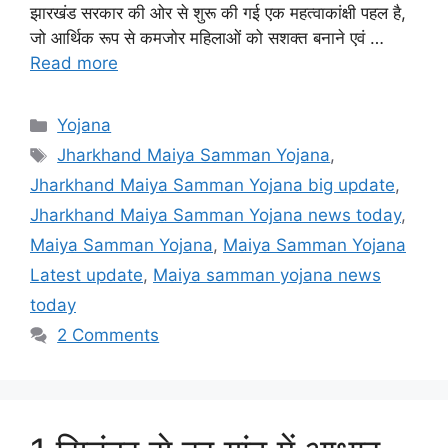
झारखंड सरकार की ओर से शुरू की गई एक महत्वाकांक्षी पहल है,
जो आर्थिक रूप से कमजोर महिलाओं को सशक्त बनाने एवं …
Read more
Categories
Yojana
Tags
Jharkhand Maiya Samman Yojana
,
Jharkhand Maiya Samman Yojana big update
,
Jharkhand Maiya Samman Yojana news today
,
Maiya Samman Yojana
,
Maiya Samman Yojana
Latest update
,
Maiya samman yojana news
today
2 Comments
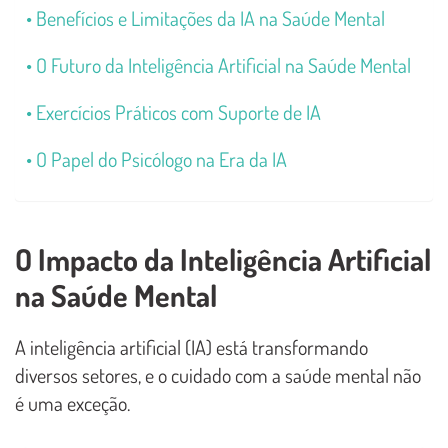
Benefícios e Limitações da IA na Saúde Mental
O Futuro da Inteligência Artificial na Saúde Mental
Exercícios Práticos com Suporte de IA
O Papel do Psicólogo na Era da IA
O Impacto da Inteligência Artificial
na Saúde Mental
A inteligência artificial (IA) está transformando
diversos setores, e o cuidado com a saúde mental não
é uma exceção.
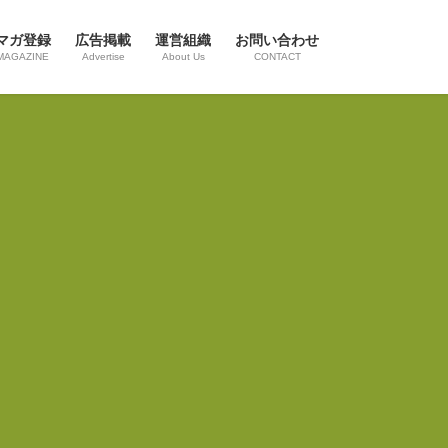
マガ登録
広告掲載
運営組織
お問い合わせ
MAGAZINE
Advertise
About Us
CONTACT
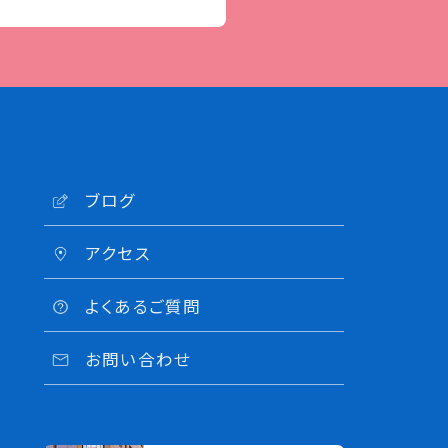
ブログ
アクセス
よくあるご質問
お問い合わせ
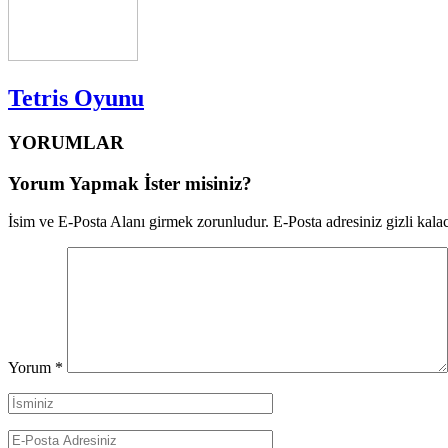
Tetris Oyunu
YORUMLAR
Yorum Yapmak İster misiniz?
İsim ve E-Posta Alanı girmek zorunludur. E-Posta adresiniz gizli kalac
Yorum
*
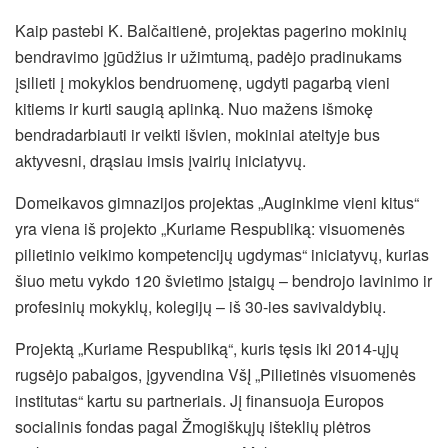
Kaip pastebi K. Balčaitienė, projektas pagerino mokinių
bendravimo įgūdžius ir užimtumą, padėjo pradinukams
įsilieti į mokyklos bendruomenę, ugdyti pagarbą vieni
kitiems ir kurti saugią aplinką. Nuo mažens išmokę
bendradarbiauti ir veikti išvien, mokiniai ateityje bus
aktyvesni, drąsiau imsis įvairių iniciatyvų.
Domeikavos gimnazijos projektas „Auginkime vieni kitus“
yra viena iš projekto „Kuriame Respubliką: visuomenės
pilietinio veikimo kompetencijų ugdymas“ iniciatyvų, kurias
šiuo metu vykdo 120 švietimo įstaigų – bendrojo lavinimo ir
profesinių mokyklų, kolegijų – iš 30-ies savivaldybių.
Projektą „Kuriame Respubliką“, kuris tęsis iki 2014-ųjų
rugsėjo pabaigos, įgyvendina VšĮ „Pilietinės visuomenės
institutas“ kartu su partneriais. Jį finansuoja Europos
socialinis fondas pagal Žmogiškųjų išteklių plėtros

▶ **WORK REQUEST**
Reproduce word for word every line from the one containing "Kaip pastebi K." through the final line of the rows, both included.

▶ **WRITTEN RESPONSE**
Kaip pastebi K. Balčaitienė, projektas pagerino mokinių
bendravimo įgūdžius ir užimtumą, padėjo pradinukams
įsilieti į mokyklos bendruomenę, ugdyti pagarbą vieni
kitiems ir kurti saugią aplinką. Nuo mažens išmokę
bendradarbiauti ir veikti išvien, mokiniai ateityje bus
aktyvesni, drąsiau imsis įvairių iniciatyvų.
Domeikavos gimnazijos projektas „Auginkime vieni kitus“
yra viena iš projekto „Kuriame Respubliką: visuomenės
pilietinio veikimo kompetencijų ugdymas“ iniciatyvų, kurias
šiuo metu vykdo 120 švietimo įstaigų – bendrojo lavinimo ir
profesinių mokyklų, kolegijų – iš 30-ies savivaldybių.
Projektą „Kuriame Respubliką“, kuris tęsis iki 2014-ųjų
rugsėjo pabaigos, įgyvendina VšĮ „Pilietinės visuomenės
institutas“ kartu su partneriais. Jį finansuoja Europos
socialinis fondas pagal Žmogiškųjų išteklių plėtros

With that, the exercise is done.